On September 6th, Susan Fowler posted an article titled, "Who's on-call?", talking about evolving on-call duties between development teams and SRE teams. She has this quote at the top:
I'm not sure when in the history of software engineering separate operations organizations were built and run to take on the so-called "operational" duties associated with running software applications and systems, but they've been around for quite some time now (by my research, at least the past twenty years - and that's a long time in the software world).
My first job was with a city government, and many of the people I was working with started at that city when they decided to computerize in 1978. Most of them have retired or died off by now. In 1996, when I started there, the original dot-com boom was very much on the upswing, and that city was still doing things the way they'd been done for years.
I got into the market in time to see the tail end of that era. One of the things I learned there was the origins of many of the patterns we see today. To understand the origins of on-call in IT systems, you have to go back to the era of serial networking, when the term 'minicomputer' was distinct from 'microcomputer', which were marketing terms to differentiate from 'mainframe'.

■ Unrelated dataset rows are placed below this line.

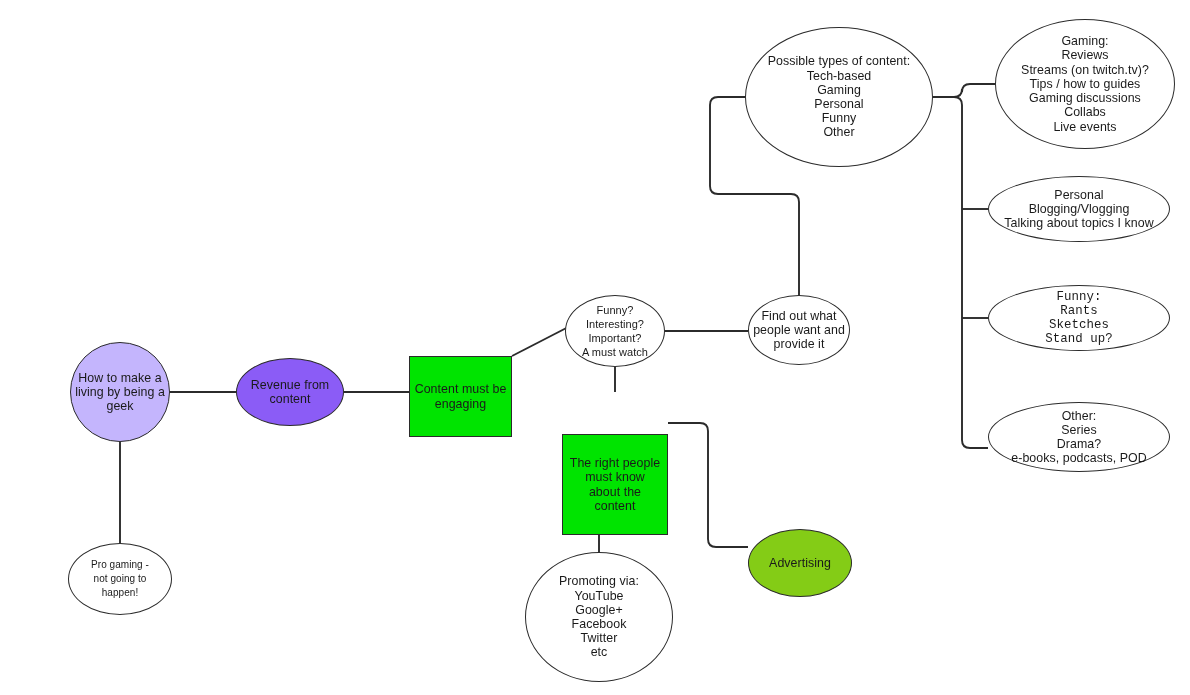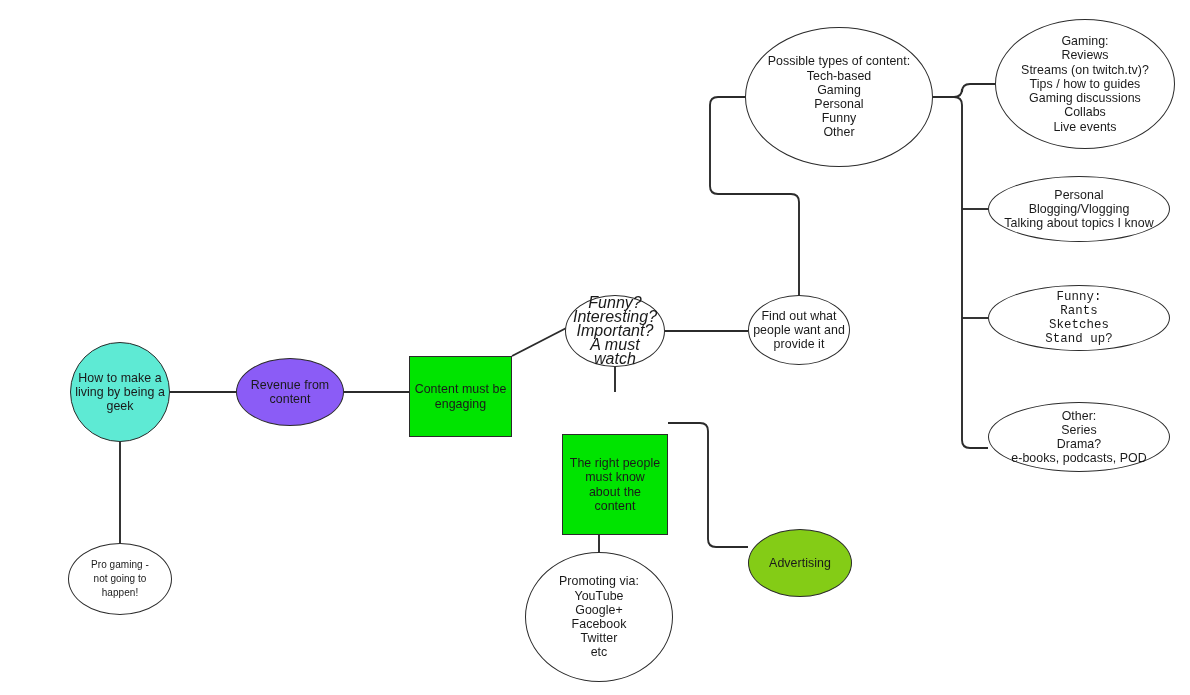--- a/index.html
+++ b/index.html
@@ -60,31 +60,31 @@
       <path d="M 745 97 L 718 97 Q 710 97 710 105 L 710 186 Q 710 194 718 194 L 791 194 Q 799 194 799 202 L 799 296" fill="none" stroke="#2b2b2b" stroke-width="1.9" stroke-linecap="butt"></path>
       <path d="M 933 97 L 954 97 Q 962 97 962 89 L 962 92 Q 962 84 970 84 L 995 84" fill="none" stroke="#2b2b2b" stroke-width="1.9" stroke-linecap="butt"></path>
       <path d="M 933 97 L 954 97 Q 962 97 962 105 L 962 440 Q 962 448 970 448 L 988 448" fill="none" stroke="#2b2b2b" stroke-width="1.9" stroke-linecap="butt"></path>
       <path d="M 962 209 Q 962 209 970 209 L 988 209" fill="none" stroke="#2b2b2b" stroke-width="1.9" stroke-linecap="butt"></path>
       <path d="M 962 318 Q 962 318 970 318 L 988 318" fill="none" stroke="#2b2b2b" stroke-width="1.9" stroke-linecap="butt"></path>
       <path d="M 615 493 L 615 515 Q 615 523 607 523 Q 599 523 599 531 L 599 552" fill="none" stroke="#2b2b2b" stroke-width="1.9" stroke-linecap="butt"></path>
       <path d="M 668 423 L 700 423 Q 708 423 708 431 L 708 539 Q 708 547 716 547 L 748 547" fill="none" stroke="#2b2b2b" stroke-width="1.9" stroke-linecap="butt"></path>
     </svg>
 
   <div id="node-layer">
-      <div class="node ellipse" style="left: 70px; top: 342px; width: 100px; height: 100px; background: #5eead4; font-size: 12.4px;"><span class="label">How to make a
+      <div class="node ellipse" style="left: 70px; top: 342px; width: 100px; height: 100px; background: #c4b5fd; font-size: 12.4px;"><span class="label">How to make a
 living by being a
 geek</span></div>
       <div class="node ellipse" style="left: 68px; top: 543px; width: 104px; height: 72px; background: rgb(255, 255, 255); font-size: 10px;"><span class="label">Pro gaming -
 not going to
 happen!</span></div>
       <div class="node ellipse" style="left: 236px; top: 358px; width: 108px; height: 68px; background: #8b5cf6; font-size: 12.4px;"><span class="label">Revenue from
 content</span></div>
       <div class="node rect" style="left: 409px; top: 356px; width: 103px; height: 81px; background: rgb(0, 228, 0); font-size: 12.4px;"><span class="label">Content must be
 engaging</span></div>
-      <div class="node ellipse" style="left: 565px; top: 295px; width: 100px; height: 72px; background: rgb(255, 255, 255); font-size: 16px; font-style: italic;"><span class="label">Funny?
+      <div class="node ellipse" style="left: 565px; top: 295px; width: 100px; height: 72px; background: rgb(255, 255, 255); font-size: 11px;"><span class="label">Funny?
 Interesting?
 Important?
 A must watch</span></div>
       <div class="node rect" style="left: 562px; top: 392px; width: 106px; height: 101px; background: rgb(0, 228, 0); font-size: 12.4px; margin-top: 42px;"><span class="label">The right people
 must know
 about the
 content</span></div>
       <div class="node ellipse" style="left: 748px; top: 295px; width: 102px; height: 70px; background: rgb(255, 255, 255); font-size: 12.4px;"><span class="label">Find out what
 people want and
 provide it</span></div>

IT systems of the era employed people to do things we wouldn't even consider today, or would work our damnedest to automate out of existence. There were people who had, as their main job, duties such as:
- Entering data into the computer from paper forms.
- Really. All you did all day was punch in codes. Computer terminals were not on every desk, so specialists were hired to do it.
- The worst part is: there are people still doing this today.
- Kick off backups.
- Change backup tapes when the computer told them to.
- Load data-tapes when the computer told them to.
- Tape stored more than spinning rust, so it was used as a primary storage medium. Disk was for temp-space.
- I spent a summer being a Tape Librarian. My job was roboticized away.
- Kick off the overnight print-runs.
- Colate printer output into reports, for delivery to the mailroom.
- Execute the overnight batch processes.
- Your crontab was named 'Stephen,' and you saw him once a quarter at the office parties. Usually very tired-looking.
- Monitor by hand system usage indicators, and log them in a paper logbook.
- Keep an Operations Log of events that happened overnight, for review by the Systems Programmers in the morning.
- Follow runbooks given to them by Systems Programming for performing updates overnight.
- Be familiar with emergency procedures, and follow them when required.
Many of these things were only done by people working third shift. Which meant computer-rooms had a human on-staff 24/7. Sometimes many of them.
There was a side-effect to all of this, though. What if the overnight Operator had an emergency they couldn't handle? They had to call a Systems Programmer to advise a fix, or come in to fix it. In the 80's, when telephone modem came into their own, they may even be able to dial in and fix it from home.
On-Call was born.
There was another side-effect to all of this: it happened before the great CompSci shift in the colleges, so most Operators were women. And many Systems Programmers were too. This was why my first job was mostly women in IT management and senior technical roles. This was awesome.
A Systems Programmer, as they were called at the time, is less of a Software Engineering role as we would define it today. They were more DevOps, if not outright SysAdmin. They had coding chops, because much of systems management at the time required that. Their goal was more wiring together purchased software packages to work coherently, or modifying purchased software to work appropriately.
Time passed, and more and more of the overnight Operator's job was automated away. Eventually, the need for an overnight Operator exceeded requirements. Or you simply couldn't hire one to replace the Operator that just quit. However, the systems were still running 24/7, and you needed someone ready to respond to disasters. On-call got more intense, since you no longer had an experienced hand in the room at all times.
The Systems Programmers earned new job-titles. Software Engineering started to be a distinct skill-path and career, so was firewalled off in a department called Development. In those days, Development and Systems people spoke often; something you'll hear old hands grumble about with DevOps not being anything actually new. Systems was on-call, and sometimes Development was if there was a big thing rolling out.
Time passed again. Management culture changed, realizing that development people needed to be treated and managed differently than systems people. Software Engineering became known as Software Engineering, and became its own career-track. The new kids getting into the game never knew the close coordination with Systems that the old hands had, and assumed this separation was the way it's always been. Systems became known as Operations; to some chagrin of the old Systems hands who resented being called an 'Operator', which was typically very junior. Operations remained on-call, and kept informal lists of developers who could be relied on to answer the phone at o-dark-thirty in case things went deeply wrong.
More time, and the separation between Operations and Software Engineering became deeply entrenched. Some bright sparks realized that there were an awful lot of synergies to be had with close coordination between Ops and SE. And thus, DevOps was (re)born in the modern context.
Operations was still on-call, but now it was open for debate about how much of Software Engineering needed to be put on the Wake At 3AM In Case Of Emergency list.
And that is how on-call evolved from the minicomputer era, to the modern era of cloud computing.